Friends and Their Gifts are Gifts from God
"Day 9: Deeper Knowledge Of My Own Wretchedness.
Meditation:
My God, despite all the graces, I long without ceasing to be eternally united with my God; and the better I know Him, the more ardently I desire Him (Diary, 1303).
He gave me a deeper knowledge of my own wretchedness. However, this great misery of mine does not deprive me of trust. On the contrary, the better I have come to know my misery, the stronger has become my trust in God’s mercy (Diary, 1406)."
After reflecting on this meditation, I felt I had failed God and my Catholic Faith because of how I lived my life, and still struggle daily. I wrote these negative statements in my journal. “I am not happy with my life. I want to give up. I do not deserve to live. I am a burden. I feel there is misery in my life, no hope, and don’t trust God”.
If I described my childhood I would say it was playful, fun, simple, lovable, and peaceful. However, when I attended junior high and high school, I started to become insecure about myself and sad all the time – I didn’t like how I looked or felt about myself. This behavior continued through my years in college and in the workforce. I was very angry, jealous, envious, competitive, obsessive, controlling, and was cold to people. When I felt like this, I felt guilty and sorry for myself, meaning I was having a pity party. Each day when I woke up and asked God about my day, it seemed that I always fought with Him, because it was never my way. When I would have an off day, I would email my family and Church friends about hurting myself, which made them concerned about me.
Back in March, I finally talked with my family doctor about my symptoms and she told me, “You have depression and panic attacks. What I would recommend is talking to a psychiatrist and taking medication. Then, I would like to have follow up with you on your progress”. This wasn’t the answer that I wanted to hear from my doctor, though she means well. I was hoping she would advise me about my diet, exercise, or suggest a change in my environment – but that was not the answer. She said if I didn't follow-through, I would go back to square one again.

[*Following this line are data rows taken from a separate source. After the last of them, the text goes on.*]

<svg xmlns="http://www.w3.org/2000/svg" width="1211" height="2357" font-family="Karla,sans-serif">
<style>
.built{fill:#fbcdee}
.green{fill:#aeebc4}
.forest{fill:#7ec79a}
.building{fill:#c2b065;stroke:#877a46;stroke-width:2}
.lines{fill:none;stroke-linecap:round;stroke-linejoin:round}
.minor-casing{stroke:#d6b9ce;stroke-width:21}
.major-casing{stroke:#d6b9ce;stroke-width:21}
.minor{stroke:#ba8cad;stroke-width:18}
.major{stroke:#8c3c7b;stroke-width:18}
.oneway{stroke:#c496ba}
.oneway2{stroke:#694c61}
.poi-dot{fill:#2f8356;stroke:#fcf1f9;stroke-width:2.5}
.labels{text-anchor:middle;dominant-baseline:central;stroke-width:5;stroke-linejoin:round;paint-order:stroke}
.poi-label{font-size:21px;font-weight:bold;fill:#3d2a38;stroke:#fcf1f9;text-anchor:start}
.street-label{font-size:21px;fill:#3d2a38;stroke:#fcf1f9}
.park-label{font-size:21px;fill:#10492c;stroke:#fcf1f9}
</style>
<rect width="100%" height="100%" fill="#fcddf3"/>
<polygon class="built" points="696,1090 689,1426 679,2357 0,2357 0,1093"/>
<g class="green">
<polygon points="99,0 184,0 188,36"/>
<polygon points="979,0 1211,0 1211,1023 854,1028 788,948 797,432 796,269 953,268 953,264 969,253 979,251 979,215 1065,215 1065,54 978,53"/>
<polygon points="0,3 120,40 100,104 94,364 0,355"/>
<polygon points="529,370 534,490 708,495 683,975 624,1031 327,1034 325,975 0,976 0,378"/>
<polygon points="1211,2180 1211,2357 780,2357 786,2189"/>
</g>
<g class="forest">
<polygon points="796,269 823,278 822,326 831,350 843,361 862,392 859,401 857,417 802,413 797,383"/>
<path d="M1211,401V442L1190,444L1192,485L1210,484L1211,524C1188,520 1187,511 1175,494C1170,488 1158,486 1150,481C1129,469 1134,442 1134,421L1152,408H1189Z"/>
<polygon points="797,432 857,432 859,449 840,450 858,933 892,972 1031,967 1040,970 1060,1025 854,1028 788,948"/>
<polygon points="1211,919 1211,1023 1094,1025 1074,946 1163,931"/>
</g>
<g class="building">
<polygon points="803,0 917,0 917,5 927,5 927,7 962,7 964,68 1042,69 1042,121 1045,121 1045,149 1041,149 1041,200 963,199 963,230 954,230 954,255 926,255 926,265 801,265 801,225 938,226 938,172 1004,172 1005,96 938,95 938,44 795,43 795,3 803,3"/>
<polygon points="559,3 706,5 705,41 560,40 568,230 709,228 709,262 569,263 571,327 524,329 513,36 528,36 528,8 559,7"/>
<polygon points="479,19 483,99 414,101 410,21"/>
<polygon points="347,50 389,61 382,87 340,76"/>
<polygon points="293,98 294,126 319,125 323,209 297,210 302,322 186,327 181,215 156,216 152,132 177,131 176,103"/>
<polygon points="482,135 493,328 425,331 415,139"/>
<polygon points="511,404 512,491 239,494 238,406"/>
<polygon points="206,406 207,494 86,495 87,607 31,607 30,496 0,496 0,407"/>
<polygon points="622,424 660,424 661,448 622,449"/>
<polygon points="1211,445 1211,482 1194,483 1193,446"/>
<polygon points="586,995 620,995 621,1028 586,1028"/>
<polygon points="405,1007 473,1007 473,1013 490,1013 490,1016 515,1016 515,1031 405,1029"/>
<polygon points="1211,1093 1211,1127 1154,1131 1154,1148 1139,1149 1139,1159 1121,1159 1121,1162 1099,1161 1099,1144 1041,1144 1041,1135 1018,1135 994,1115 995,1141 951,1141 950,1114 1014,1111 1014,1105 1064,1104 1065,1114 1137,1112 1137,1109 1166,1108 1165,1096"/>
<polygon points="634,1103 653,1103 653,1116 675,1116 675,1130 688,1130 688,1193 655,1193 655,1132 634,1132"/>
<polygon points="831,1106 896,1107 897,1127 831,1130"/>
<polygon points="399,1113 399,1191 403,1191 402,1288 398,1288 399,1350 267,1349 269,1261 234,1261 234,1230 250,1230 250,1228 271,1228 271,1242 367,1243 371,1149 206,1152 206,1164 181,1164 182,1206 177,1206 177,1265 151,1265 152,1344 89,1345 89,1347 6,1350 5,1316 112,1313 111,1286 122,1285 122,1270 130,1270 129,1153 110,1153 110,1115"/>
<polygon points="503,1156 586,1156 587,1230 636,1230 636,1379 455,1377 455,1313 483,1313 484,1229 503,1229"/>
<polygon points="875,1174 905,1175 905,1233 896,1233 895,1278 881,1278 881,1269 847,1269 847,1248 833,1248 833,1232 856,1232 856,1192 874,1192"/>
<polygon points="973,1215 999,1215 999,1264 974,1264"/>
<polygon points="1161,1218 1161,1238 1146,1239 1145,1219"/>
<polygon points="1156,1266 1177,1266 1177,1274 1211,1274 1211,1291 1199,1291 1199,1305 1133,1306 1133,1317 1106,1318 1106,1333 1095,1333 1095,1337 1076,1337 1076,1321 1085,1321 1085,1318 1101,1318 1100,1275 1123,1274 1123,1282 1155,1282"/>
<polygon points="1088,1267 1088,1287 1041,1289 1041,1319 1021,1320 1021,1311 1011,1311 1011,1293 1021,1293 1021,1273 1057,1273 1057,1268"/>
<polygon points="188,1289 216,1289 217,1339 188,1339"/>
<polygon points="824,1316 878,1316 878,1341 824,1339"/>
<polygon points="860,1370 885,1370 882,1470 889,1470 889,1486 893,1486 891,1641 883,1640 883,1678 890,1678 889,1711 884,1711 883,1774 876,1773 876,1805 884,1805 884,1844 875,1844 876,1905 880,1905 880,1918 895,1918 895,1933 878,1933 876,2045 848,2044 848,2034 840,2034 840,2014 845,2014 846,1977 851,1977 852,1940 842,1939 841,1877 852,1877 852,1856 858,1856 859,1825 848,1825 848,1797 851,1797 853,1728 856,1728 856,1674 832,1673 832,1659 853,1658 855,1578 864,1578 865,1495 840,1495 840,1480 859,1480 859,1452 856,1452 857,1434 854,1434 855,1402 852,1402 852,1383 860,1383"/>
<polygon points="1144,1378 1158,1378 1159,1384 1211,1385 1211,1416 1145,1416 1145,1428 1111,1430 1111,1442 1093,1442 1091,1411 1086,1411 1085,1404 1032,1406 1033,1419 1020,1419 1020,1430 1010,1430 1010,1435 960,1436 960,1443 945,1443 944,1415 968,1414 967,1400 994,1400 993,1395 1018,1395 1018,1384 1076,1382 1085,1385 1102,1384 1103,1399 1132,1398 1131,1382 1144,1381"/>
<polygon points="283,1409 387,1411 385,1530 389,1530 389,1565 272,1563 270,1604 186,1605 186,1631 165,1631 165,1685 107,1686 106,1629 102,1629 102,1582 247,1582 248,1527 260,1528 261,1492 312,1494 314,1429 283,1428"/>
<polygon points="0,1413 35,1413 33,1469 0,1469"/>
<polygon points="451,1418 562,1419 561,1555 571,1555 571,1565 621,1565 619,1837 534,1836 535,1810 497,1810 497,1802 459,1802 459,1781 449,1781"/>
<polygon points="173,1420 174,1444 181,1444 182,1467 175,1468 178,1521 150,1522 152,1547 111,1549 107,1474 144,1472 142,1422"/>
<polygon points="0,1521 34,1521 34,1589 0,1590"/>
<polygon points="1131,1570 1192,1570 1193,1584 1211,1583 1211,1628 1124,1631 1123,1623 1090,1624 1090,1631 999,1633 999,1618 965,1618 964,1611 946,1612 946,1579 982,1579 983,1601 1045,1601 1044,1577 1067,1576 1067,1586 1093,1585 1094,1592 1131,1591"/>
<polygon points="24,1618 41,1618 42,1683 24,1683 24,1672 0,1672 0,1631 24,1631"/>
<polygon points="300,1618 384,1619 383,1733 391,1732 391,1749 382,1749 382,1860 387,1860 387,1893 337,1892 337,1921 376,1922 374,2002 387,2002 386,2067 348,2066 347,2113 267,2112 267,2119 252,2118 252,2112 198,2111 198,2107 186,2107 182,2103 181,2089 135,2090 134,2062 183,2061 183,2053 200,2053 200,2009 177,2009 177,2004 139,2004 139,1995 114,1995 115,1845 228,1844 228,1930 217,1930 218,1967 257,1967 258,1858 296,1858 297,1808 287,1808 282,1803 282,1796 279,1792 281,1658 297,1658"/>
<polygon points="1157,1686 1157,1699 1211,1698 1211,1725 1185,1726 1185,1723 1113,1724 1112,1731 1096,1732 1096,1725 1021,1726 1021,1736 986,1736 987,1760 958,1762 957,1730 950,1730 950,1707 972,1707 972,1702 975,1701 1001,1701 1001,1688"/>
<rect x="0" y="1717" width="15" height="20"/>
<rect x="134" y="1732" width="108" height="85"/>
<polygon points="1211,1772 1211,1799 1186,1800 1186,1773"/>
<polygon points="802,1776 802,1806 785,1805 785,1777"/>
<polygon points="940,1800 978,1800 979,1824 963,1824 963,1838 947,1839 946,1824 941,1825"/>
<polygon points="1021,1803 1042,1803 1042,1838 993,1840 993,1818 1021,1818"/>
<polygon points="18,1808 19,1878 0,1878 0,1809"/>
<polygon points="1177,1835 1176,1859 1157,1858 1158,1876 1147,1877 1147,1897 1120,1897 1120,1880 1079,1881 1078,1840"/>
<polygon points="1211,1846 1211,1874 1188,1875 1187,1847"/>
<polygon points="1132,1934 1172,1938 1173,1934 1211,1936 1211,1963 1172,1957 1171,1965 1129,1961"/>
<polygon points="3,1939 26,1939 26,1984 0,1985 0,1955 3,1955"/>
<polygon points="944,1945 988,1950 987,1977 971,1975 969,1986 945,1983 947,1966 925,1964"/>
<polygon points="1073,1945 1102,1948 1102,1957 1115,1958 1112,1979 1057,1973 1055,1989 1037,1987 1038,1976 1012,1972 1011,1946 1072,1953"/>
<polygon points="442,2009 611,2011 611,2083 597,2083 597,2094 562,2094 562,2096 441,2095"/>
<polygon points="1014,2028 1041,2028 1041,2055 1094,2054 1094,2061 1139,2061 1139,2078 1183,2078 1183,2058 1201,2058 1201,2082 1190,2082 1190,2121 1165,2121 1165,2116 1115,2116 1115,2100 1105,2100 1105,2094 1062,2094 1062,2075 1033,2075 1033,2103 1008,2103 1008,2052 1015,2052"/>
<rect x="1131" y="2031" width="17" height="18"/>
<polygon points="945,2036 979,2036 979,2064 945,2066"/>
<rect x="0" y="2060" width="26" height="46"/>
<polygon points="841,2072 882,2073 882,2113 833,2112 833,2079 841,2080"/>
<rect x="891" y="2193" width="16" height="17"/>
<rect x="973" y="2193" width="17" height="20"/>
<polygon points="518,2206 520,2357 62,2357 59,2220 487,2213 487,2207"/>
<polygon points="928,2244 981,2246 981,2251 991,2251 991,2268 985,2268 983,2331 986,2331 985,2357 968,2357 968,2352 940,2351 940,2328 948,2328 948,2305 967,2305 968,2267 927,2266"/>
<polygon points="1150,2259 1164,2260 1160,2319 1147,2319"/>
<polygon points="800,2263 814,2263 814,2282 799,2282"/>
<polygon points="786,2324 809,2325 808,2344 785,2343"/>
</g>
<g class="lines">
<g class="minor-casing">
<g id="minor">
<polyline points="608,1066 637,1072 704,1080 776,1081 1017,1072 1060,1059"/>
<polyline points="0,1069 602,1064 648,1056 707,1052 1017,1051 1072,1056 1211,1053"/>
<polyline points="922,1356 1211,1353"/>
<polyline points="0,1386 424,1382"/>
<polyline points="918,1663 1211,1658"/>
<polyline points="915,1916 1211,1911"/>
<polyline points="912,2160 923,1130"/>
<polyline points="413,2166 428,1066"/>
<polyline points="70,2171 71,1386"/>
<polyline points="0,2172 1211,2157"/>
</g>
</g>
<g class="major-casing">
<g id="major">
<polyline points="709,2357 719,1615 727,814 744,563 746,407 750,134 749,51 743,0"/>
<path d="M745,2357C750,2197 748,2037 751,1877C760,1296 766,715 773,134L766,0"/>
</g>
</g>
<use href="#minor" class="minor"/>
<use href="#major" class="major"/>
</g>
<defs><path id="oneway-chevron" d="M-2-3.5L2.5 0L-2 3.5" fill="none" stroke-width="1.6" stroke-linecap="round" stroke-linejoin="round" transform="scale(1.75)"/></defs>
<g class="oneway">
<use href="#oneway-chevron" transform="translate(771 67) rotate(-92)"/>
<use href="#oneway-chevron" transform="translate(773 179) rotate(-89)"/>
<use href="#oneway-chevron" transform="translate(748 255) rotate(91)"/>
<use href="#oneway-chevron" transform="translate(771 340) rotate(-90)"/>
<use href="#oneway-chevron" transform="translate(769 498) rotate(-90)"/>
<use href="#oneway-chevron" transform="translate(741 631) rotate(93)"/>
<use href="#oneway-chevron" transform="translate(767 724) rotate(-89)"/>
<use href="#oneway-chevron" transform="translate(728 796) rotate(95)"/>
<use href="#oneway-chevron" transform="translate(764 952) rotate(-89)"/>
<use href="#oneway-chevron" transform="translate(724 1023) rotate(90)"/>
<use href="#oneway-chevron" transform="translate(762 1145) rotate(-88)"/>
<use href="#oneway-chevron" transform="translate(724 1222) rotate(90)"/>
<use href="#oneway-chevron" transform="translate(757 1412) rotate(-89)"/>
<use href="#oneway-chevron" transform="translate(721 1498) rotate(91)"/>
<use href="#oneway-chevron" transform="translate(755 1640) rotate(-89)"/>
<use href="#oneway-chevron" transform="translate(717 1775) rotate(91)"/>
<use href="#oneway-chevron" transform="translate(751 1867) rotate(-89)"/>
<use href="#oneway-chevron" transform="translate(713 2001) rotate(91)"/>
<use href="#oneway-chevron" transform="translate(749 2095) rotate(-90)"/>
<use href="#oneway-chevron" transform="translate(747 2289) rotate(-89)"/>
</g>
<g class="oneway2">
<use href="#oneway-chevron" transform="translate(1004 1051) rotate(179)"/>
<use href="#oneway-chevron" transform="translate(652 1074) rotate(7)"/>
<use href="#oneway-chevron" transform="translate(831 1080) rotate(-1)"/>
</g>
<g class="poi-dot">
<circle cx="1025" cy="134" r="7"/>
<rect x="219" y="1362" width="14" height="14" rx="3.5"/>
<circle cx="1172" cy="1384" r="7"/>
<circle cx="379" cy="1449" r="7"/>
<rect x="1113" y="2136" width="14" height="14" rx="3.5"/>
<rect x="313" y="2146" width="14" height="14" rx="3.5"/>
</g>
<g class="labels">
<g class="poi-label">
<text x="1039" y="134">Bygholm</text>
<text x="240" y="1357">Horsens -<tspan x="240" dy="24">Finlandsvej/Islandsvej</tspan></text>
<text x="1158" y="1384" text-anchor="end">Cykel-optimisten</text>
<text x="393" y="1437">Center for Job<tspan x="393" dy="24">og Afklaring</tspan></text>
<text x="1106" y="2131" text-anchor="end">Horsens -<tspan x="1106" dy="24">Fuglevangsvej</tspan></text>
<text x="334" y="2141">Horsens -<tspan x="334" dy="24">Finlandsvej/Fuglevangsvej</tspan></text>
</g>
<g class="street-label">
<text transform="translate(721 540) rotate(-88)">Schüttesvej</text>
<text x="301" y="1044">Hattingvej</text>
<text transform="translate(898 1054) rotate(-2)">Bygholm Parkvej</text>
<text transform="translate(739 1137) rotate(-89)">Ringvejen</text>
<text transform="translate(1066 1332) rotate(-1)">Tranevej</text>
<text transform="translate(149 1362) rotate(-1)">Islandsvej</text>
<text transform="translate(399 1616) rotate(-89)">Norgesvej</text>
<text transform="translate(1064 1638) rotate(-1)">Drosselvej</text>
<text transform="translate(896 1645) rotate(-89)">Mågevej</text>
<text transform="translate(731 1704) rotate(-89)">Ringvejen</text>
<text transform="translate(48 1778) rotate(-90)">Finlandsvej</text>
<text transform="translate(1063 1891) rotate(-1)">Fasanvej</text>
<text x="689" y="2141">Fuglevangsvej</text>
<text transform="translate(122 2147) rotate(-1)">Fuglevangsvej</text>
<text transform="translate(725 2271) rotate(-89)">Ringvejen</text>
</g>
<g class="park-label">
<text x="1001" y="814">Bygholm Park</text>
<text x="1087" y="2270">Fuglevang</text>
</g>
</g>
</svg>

The other day I talked with a friend from Church and told her about my situation. She told me to call her so we could talk more. I called her, and the first thing she said was, “God loves you and you are not alone.” She explained that she too had gone through a trial in her life when she was depressed. She shared that she had to take medication and seek counseling, but in the end, she became a better person, and realized all of the blessings in her life.
As I entered my adulthood, I have been dealing with depression and have made excuses, and avoided it by telling myself that I didn’t need help, and I could take care of it myself. However, it’s not true. The devil is hurting me, and I can fight him away and focus on God. Overall, I learn to take care of myself, to take one day at a time, and to be blessed for each new day. This is God’s will and mercy, because He is the one who suffered, and also created the person I am today, because He knew me before I was born.
Ever since I started to write and to share my articles, this has given me a sense of having peace with myself. It is therapeutic and healing, almost like a cleansing and being reborn again in my faith. Hopefully, with sharing my experiences, I can touch people in many ways about their experience and their faith. If not, no problem, as it has been very beneficial for me. Amen.